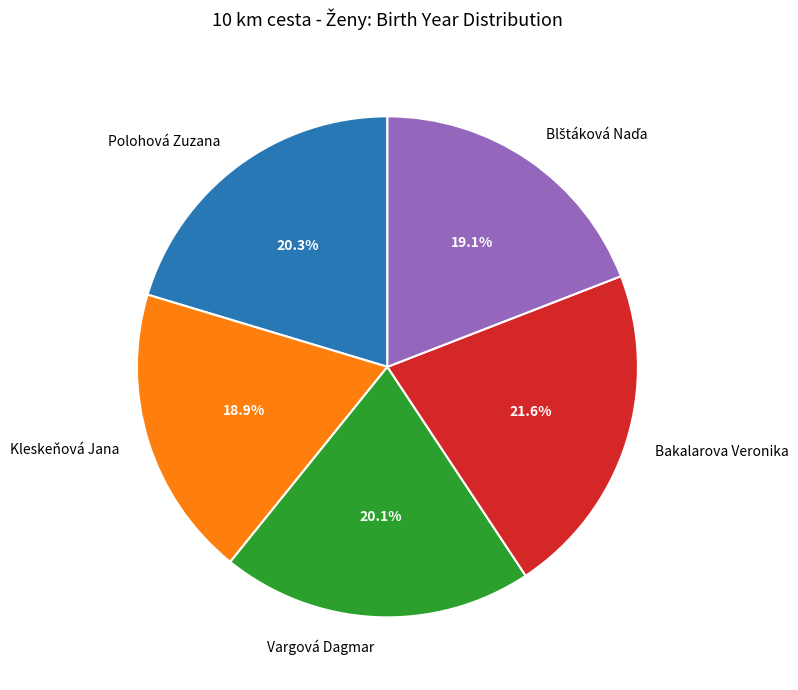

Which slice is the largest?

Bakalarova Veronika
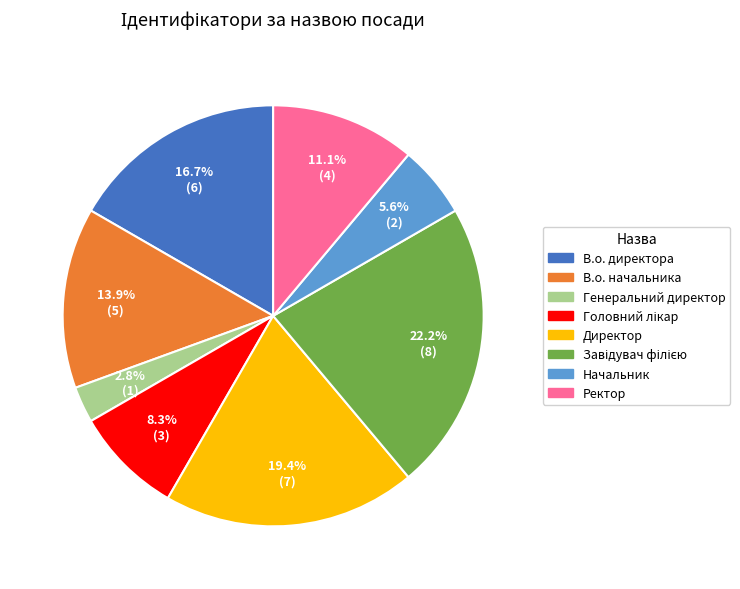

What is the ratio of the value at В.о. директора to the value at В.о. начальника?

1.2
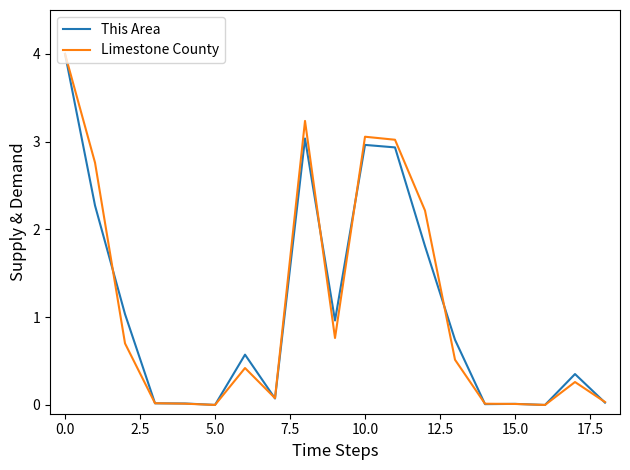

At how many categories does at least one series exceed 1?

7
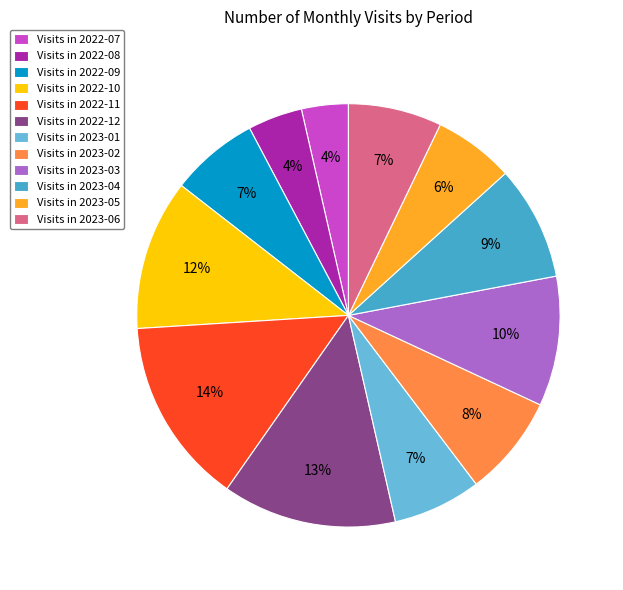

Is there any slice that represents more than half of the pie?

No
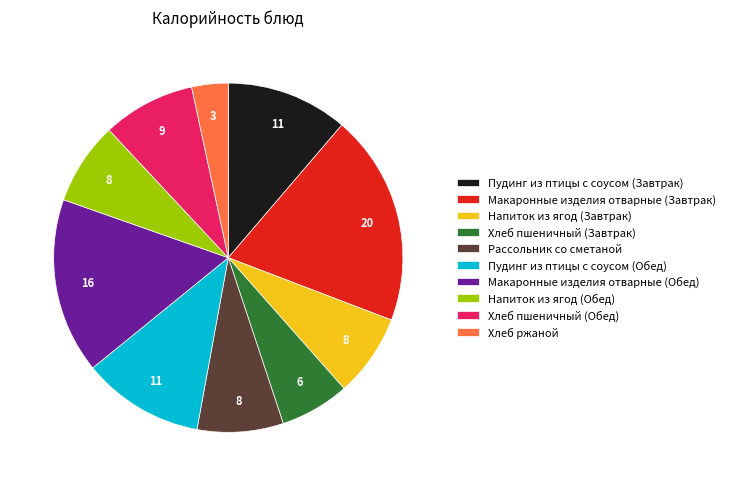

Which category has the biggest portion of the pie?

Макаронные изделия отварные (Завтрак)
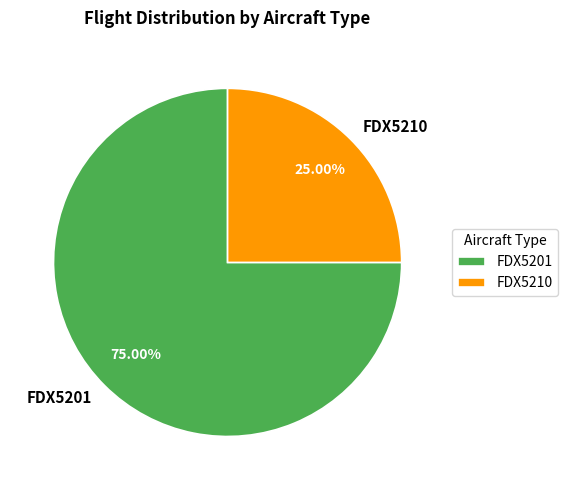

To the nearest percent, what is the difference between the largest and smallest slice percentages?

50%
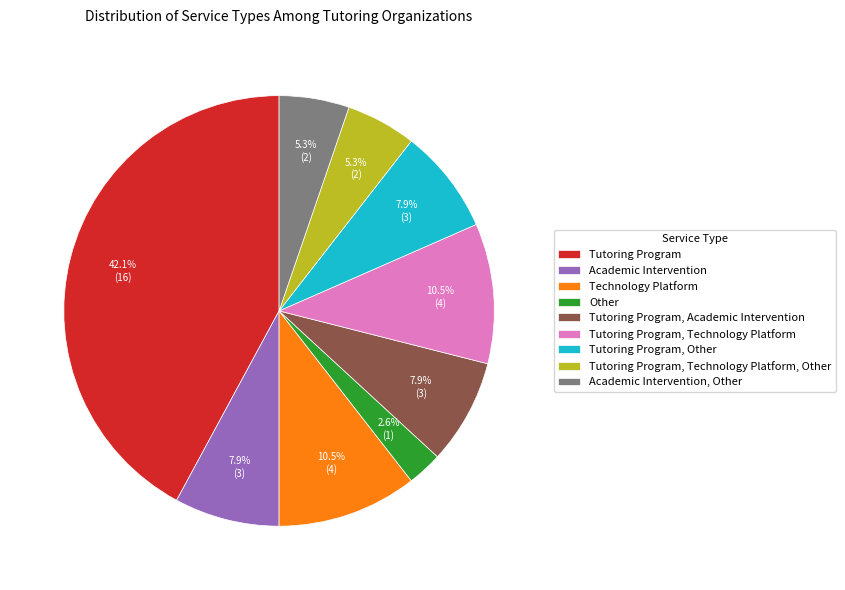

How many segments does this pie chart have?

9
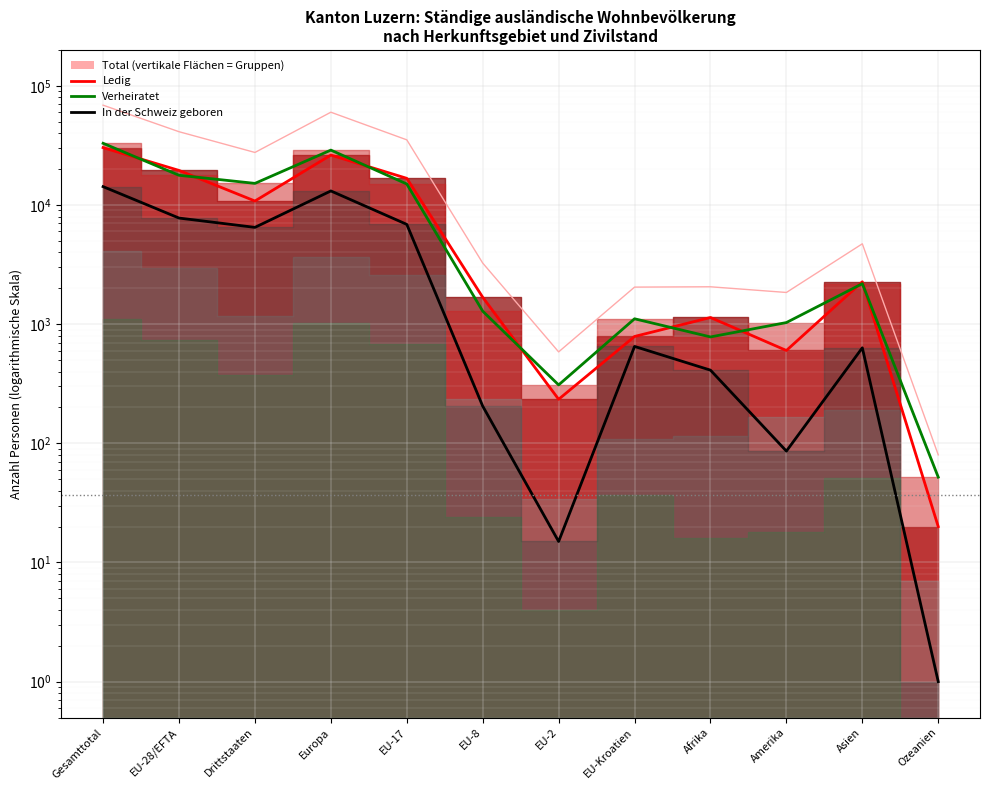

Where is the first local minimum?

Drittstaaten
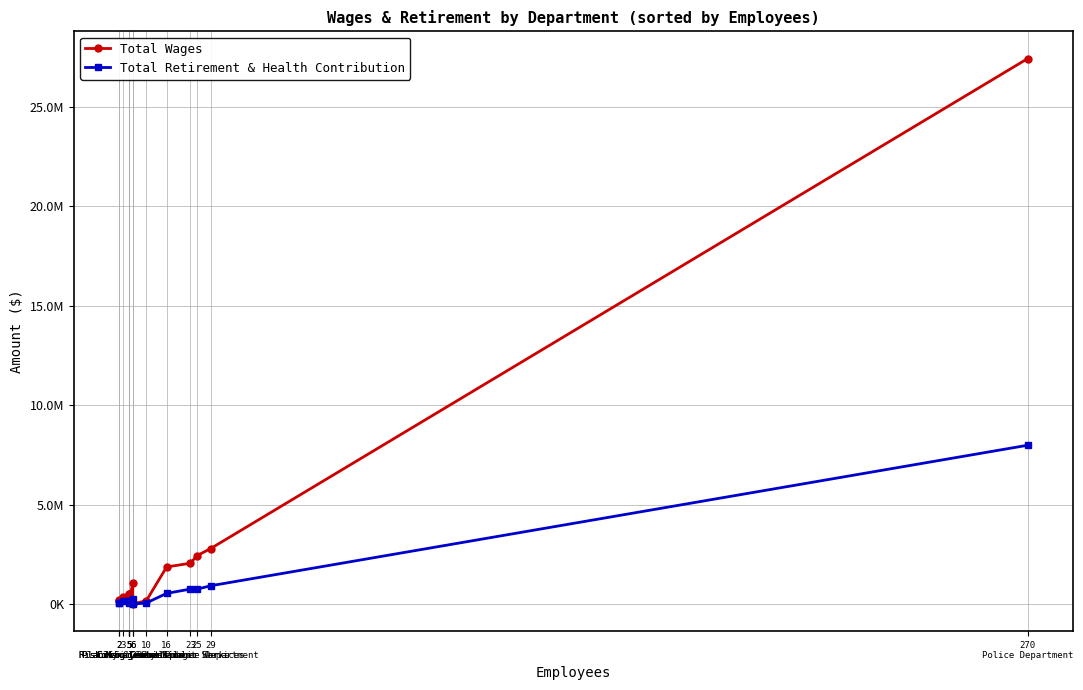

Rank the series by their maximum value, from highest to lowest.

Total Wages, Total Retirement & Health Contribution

----------------------------------------

Show each line of the records above that contains the word "largest".

Which slice is the largest?
To the nearest percent, what is the difference between the largest and smallest slice percentages?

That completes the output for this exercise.